◆ Your assignment ◆
From first line to last, retype the data exactly.

◆ Given records ◆
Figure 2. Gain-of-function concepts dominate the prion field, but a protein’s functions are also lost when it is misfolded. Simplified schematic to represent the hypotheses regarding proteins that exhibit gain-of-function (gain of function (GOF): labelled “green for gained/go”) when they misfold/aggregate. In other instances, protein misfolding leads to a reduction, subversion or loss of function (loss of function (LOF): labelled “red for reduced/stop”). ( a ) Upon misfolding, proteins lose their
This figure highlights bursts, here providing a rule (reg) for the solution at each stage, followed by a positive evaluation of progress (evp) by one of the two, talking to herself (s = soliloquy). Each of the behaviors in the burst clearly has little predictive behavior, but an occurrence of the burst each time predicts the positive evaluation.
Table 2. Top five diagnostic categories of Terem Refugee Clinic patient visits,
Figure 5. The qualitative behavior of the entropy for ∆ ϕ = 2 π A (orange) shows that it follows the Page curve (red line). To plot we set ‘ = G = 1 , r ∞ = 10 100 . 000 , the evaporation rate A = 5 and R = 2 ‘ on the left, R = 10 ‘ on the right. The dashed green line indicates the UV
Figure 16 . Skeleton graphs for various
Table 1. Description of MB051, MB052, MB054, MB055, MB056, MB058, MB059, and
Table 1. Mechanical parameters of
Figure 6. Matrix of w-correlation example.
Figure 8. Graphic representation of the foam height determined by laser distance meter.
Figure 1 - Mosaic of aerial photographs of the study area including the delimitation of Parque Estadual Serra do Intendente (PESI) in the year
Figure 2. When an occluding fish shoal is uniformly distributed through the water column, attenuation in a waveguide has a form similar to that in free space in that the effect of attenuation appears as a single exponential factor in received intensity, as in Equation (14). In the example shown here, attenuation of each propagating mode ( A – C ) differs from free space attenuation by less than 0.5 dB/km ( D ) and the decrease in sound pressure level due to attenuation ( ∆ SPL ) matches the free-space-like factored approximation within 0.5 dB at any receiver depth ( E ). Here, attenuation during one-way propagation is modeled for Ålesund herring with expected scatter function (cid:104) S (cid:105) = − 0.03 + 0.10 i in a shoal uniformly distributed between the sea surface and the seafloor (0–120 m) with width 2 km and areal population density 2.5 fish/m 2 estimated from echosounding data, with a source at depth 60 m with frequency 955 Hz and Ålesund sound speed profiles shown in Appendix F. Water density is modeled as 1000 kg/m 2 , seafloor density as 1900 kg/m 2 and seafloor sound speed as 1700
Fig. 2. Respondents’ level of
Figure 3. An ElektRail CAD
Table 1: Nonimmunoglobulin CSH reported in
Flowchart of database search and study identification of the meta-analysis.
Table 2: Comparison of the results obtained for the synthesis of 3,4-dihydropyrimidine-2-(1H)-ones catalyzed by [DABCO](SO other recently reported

◆ Solution to the exercise ◆
Figure 2. Gain-of-function concepts dominate the prion field, but a protein’s functions are also lost when it is misfolded. Simplified schematic to represent the hypotheses regarding proteins that exhibit gain-of-function (gain of function (GOF): labelled “green for gained/go”) when they misfold/aggregate. In other instances, protein misfolding leads to a reduction, subversion or loss of function (loss of function (LOF): labelled “red for reduced/stop”). ( a ) Upon misfolding, proteins lose their
This figure highlights bursts, here providing a rule (reg) for the solution at each stage, followed by a positive evaluation of progress (evp) by one of the two, talking to herself (s = soliloquy). Each of the behaviors in the burst clearly has little predictive behavior, but an occurrence of the burst each time predicts the positive evaluation.
Table 2. Top five diagnostic categories of Terem Refugee Clinic patient visits,
Figure 5. The qualitative behavior of the entropy for ∆ ϕ = 2 π A (orange) shows that it follows the Page curve (red line). To plot we set ‘ = G = 1 , r ∞ = 10 100 . 000 , the evaporation rate A = 5 and R = 2 ‘ on the left, R = 10 ‘ on the right. The dashed green line indicates the UV
Figure 16 . Skeleton graphs for various
Table 1. Description of MB051, MB052, MB054, MB055, MB056, MB058, MB059, and
Table 1. Mechanical parameters of
Figure 6. Matrix of w-correlation example.
Figure 8. Graphic representation of the foam height determined by laser distance meter.
Figure 1 - Mosaic of aerial photographs of the study area including the delimitation of Parque Estadual Serra do Intendente (PESI) in the year
Figure 2. When an occluding fish shoal is uniformly distributed through the water column, attenuation in a waveguide has a form similar to that in free space in that the effect of attenuation appears as a single exponential factor in received intensity, as in Equation (14). In the example shown here, attenuation of each propagating mode ( A – C ) differs from free space attenuation by less than 0.5 dB/km ( D ) and the decrease in sound pressure level due to attenuation ( ∆ SPL ) matches the free-space-like factored approximation within 0.5 dB at any receiver depth ( E ). Here, attenuation during one-way propagation is modeled for Ålesund herring with expected scatter function (cid:104) S (cid:105) = − 0.03 + 0.10 i in a shoal uniformly distributed between the sea surface and the seafloor (0–120 m) with width 2 km and areal population density 2.5 fish/m 2 estimated from echosounding data, with a source at depth 60 m with frequency 955 Hz and Ålesund sound speed profiles shown in Appendix F. Water density is modeled as 1000 kg/m 2 , seafloor density as 1900 kg/m 2 and seafloor sound speed as 1700
Fig. 2. Respondents’ level of
Figure 3. An ElektRail CAD
Table 1: Nonimmunoglobulin CSH reported in
Flowchart of database search and study identification of the meta-analysis.
Table 2: Comparison of the results obtained for the synthesis of 3,4-dihydropyrimidine-2-(1H)-ones catalyzed by [DABCO](SO other recently reported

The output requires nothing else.